▸ **Directive**: Please repeat every one of the entries below word for word, leaving the pictures out of your answer.

▸ **Source material**:
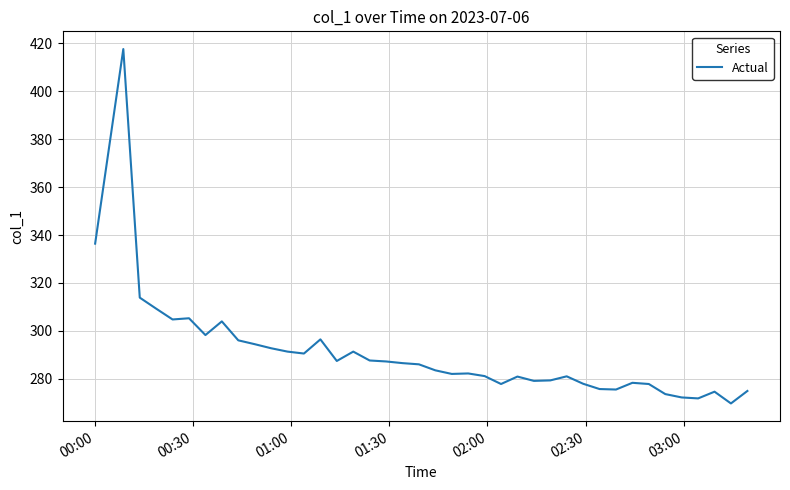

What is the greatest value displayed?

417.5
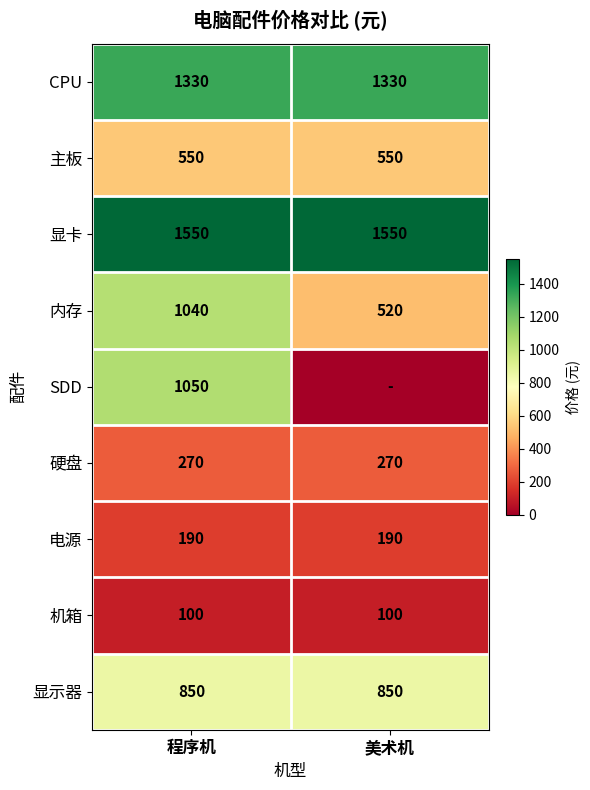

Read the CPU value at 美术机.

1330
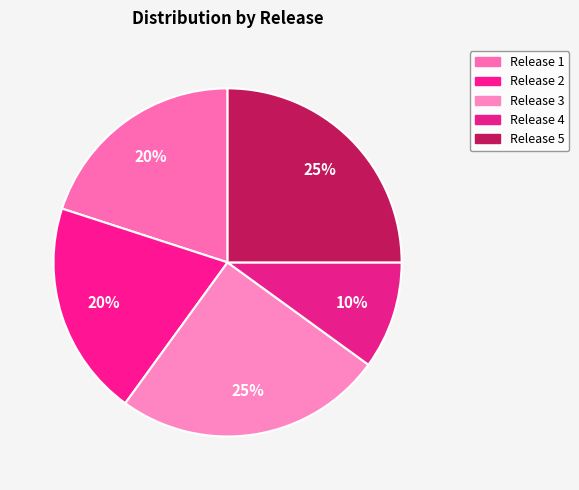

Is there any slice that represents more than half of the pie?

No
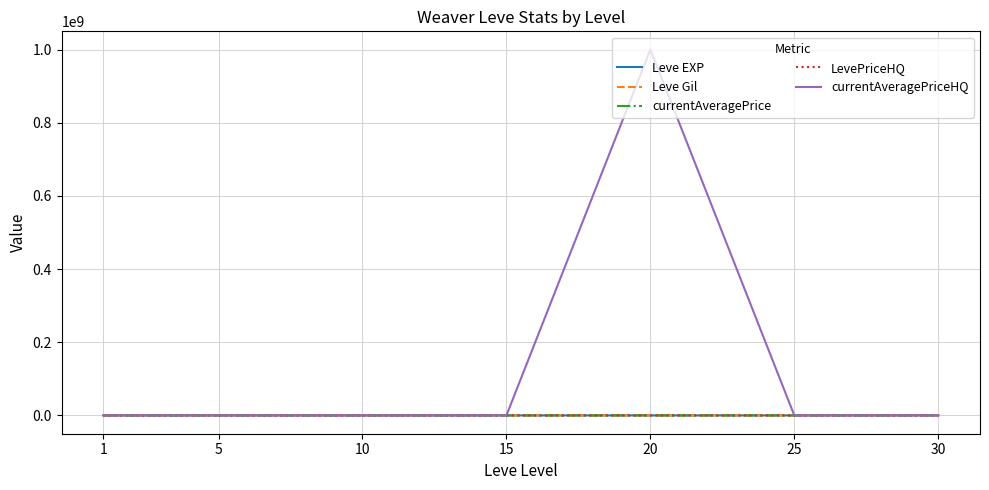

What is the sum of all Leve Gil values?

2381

▸ **Expected output**:
What is the greatest value displayed?

417.5

Read the CPU value at 美术机.

1330

Is there any slice that represents more than half of the pie?

No

What is the sum of all Leve Gil values?

2381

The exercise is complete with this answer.